(EXCERPTED TEXT Opens)

Before going much deeper into the story, a bit of theological self-disclosure is in order. My take on the birth narratives about Jesus, is that they were written long after the fact, or adapted from stories and legends about this birth, by authors who had been deeply impacted by the transformative power of the risen Christ. Each of gospel writers invites their readers to open their lives to be similarly shaped by that holy, ever-present love. So whether the details of the birth narrative align even slightly with what an eye-witness would have seen, is of less importance – to the gospel writers, and to me – than what is revealed here about life and love and the presence of God in the ordinary and the extraordinary.
Countless generations have wanted to know more about Joseph, and what went into his decision in the face of a pregnancy that he knew he wasn’t responsible for. I want to know what this tells us about him, and about life, and about God, And because the Bible says little about Joseph, traditions sprung up, three of which I’m going to share now.
One tradition, is that Mary and Joseph had known each other for a long time, both growing up at Nazareth in Galilee. Imagine the level of shame and betrayal that this Joseph would have experienced, at hearing that his betrothed was with child. They would have been the talk of the town, with all the intersections between families in a small town like Nazareth, and any plans that they or their families had mapped out would have come crashing down just like that. That Joseph, I imagine, would have been deeply hurt and very, very tempted to punish Mary for what would have felt like a shared future, shattered.
Another tradition, is that Joseph was from Bethlehem. Not just that his family was from Bethlehem, as per Luke’s account of a census that inexplicable made people go back to their ancestral home town, but that Bethlehem was his home.
If this is true, picture Joseph not so much as a tradesman with a nicely-established business in his hometown of Nazareth, but as a working man from down south, seeking to ply his trade up north in Galilee… following the work as still happens if you work in construction or resource extraction. While most Bible translations refer to Joseph as a “carpenter,” the Greek word so translated, Tekton, was broader than that: a builder, an architect, a stone-mason, a tradesman… and it just so happened that up in Galilee, the Romans had some huge construction projects needing lots of workers, both skilled and unskilled. Is it hard to imagine Joseph heading up there to get work, and finding himself drawn to this small-town girl named Mary? Not to my mind it isn’t. And if this version of Joseph were to hear that Mary was expecting, well, what would his response be? Could be that he knew other couples in the same situation and he’d just roll with it… or it could be that since he was basically unknown up there, it would be a lot easier to just divorce her and leave town.
A third portrait of Joseph imagines him as much older than Mary. Much, much, much older. In this tradition, we envision an arranged marriage, the local matchmakers finding a solid, thoughtful, respectable man for young Mary. Within this tradition, Joseph is most likely a widower – which smooths out the talk in all the gospels of Jesus having siblings, for those also wanting to assert the perpetual virginity of Mary – and it also explains the presence of Mary only at the foot of the cross rather than Mary and Joseph, Joseph having died long since.
And how would this Joseph have taken the news, that his young betrothed one was with child? This older Joseph, methinks, may have had the savvy to give it a few days – to listen to what that God-inspired dream was telling him about his young bride – to step back from revenge. This older Joseph may be less concerned about what other people would think, though not looking forward to telling his previous family about it.
As I hear these possible “back-stories” about Joseph, I find myself drawn to doing two things.

(EXCERPTED TEXT Closes)
(DATA EXTRACT Opens)

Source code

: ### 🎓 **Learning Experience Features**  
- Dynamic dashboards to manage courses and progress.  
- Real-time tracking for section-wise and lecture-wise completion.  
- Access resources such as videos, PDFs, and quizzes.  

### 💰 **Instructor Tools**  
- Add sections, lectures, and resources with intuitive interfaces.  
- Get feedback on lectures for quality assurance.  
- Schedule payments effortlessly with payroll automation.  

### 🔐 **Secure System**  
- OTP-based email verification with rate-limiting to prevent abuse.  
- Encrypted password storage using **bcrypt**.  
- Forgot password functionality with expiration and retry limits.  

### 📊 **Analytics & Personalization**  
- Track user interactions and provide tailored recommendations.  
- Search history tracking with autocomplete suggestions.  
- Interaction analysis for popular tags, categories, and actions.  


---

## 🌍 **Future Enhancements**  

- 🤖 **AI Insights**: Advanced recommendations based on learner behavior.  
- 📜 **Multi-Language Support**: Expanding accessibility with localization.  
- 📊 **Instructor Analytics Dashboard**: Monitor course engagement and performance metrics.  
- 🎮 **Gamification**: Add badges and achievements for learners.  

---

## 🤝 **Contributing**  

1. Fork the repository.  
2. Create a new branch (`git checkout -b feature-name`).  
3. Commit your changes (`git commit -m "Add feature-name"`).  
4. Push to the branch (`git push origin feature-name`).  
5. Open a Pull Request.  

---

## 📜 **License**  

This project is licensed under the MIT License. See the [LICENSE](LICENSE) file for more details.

(DATA EXTRACT Closes)

→ WHAT YOU NEED TO DO:
In the text about Joseph, what Greek word do most Bible translations render as "carpenter"? The rows have no role in this exercise.

→ WRITTEN REPLY:
Tekton.